[EXERCISE DIRECTIONS]
Which lines of the entries below run from the one holding "19%) | | 21,795 |" to the one holding "COMPANY | £80,000 | £92,917 |", inclusive? Set down exactly those lines and no others.

(Data items)

- Opening Delimiter -

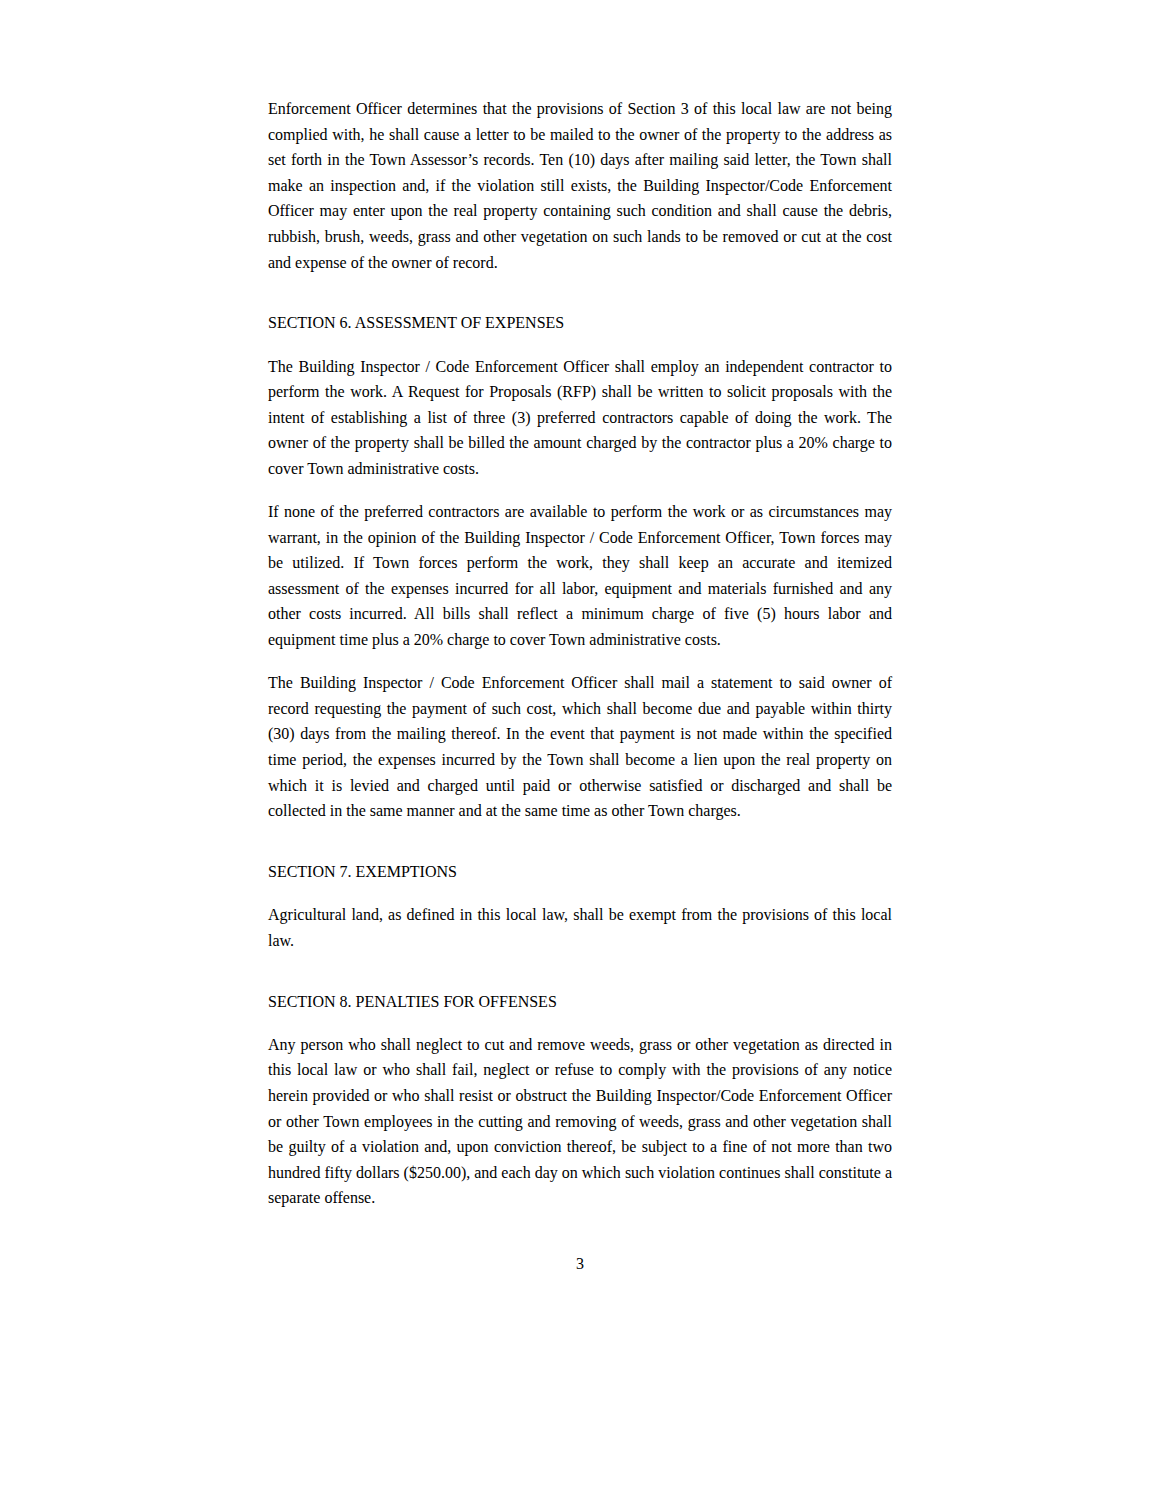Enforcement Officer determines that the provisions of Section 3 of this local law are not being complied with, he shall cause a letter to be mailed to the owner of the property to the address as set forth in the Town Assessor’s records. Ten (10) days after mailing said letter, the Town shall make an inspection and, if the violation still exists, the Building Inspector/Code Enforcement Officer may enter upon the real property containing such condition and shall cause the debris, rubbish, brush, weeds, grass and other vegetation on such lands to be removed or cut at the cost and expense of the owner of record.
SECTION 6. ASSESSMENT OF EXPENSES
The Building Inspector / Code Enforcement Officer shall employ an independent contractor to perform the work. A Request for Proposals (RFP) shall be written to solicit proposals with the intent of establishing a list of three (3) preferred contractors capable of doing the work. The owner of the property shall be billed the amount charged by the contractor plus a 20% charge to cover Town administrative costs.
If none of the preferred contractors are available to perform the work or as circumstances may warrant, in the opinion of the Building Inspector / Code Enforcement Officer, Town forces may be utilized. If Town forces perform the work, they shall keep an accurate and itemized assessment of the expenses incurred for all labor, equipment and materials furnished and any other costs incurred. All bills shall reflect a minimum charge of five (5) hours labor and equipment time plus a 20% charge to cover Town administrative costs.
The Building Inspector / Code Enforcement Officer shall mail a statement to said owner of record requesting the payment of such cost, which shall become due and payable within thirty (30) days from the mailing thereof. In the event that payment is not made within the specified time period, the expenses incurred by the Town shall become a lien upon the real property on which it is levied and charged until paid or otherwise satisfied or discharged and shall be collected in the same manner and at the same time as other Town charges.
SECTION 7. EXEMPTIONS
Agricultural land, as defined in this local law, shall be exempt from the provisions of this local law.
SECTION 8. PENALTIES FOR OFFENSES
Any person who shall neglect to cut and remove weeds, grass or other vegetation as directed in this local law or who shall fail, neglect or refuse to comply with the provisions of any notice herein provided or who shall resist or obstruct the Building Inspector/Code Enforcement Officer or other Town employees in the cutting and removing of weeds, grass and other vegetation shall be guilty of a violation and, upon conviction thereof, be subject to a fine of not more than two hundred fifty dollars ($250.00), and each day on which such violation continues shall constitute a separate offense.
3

- Closing Delimiter -
- Opening Delimiter -

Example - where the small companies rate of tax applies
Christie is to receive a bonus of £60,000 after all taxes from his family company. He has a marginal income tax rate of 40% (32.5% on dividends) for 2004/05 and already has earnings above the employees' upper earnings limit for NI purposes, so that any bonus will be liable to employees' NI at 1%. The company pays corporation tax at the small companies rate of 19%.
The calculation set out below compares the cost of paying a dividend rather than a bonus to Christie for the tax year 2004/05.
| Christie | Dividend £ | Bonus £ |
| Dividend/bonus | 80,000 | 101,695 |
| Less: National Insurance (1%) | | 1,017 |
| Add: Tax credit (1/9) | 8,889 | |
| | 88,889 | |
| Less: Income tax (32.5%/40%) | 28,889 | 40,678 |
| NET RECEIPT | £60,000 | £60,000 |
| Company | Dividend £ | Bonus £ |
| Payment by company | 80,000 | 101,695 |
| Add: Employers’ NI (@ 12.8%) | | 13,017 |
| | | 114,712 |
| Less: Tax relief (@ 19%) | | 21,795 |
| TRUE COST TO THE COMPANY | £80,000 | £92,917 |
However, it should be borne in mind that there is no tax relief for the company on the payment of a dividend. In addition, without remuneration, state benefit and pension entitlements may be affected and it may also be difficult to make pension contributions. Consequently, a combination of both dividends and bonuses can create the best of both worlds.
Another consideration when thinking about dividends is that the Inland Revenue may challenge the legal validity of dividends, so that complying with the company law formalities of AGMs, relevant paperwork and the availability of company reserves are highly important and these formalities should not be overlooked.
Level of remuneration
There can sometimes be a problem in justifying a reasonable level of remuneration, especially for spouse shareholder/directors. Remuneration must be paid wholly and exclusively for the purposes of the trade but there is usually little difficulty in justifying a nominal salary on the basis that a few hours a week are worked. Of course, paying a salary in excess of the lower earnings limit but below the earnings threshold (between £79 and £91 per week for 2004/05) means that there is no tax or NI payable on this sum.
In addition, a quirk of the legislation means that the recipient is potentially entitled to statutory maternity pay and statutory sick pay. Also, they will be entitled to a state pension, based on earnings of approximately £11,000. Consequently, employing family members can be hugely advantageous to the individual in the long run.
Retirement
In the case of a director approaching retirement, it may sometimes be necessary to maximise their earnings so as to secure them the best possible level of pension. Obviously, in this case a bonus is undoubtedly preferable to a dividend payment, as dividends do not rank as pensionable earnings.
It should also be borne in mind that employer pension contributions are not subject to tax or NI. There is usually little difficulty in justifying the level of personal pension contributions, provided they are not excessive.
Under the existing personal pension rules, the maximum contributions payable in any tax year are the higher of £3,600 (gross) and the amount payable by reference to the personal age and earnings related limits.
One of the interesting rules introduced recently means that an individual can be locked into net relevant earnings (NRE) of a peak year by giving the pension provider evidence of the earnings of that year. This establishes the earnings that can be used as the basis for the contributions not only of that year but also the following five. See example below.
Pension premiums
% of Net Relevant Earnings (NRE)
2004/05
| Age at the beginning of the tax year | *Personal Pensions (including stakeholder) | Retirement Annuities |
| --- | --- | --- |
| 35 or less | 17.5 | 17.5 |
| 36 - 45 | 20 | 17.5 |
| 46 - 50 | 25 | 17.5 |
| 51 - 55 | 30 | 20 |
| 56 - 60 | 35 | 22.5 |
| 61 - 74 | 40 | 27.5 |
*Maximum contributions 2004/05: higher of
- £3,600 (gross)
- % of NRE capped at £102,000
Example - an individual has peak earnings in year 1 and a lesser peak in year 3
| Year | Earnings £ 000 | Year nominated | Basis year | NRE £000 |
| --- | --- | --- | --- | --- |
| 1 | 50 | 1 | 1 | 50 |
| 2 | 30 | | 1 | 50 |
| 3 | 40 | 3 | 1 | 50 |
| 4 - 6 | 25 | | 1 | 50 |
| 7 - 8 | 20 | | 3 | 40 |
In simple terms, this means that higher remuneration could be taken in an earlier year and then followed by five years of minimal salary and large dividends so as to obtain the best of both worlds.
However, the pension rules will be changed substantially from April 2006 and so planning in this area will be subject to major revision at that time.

- Closing Delimiter -

[SOLVED EXERCISE]
| Less: Tax relief (@ 19%) | | 21,795 |
| TRUE COST TO THE COMPANY | £80,000 | £92,917 |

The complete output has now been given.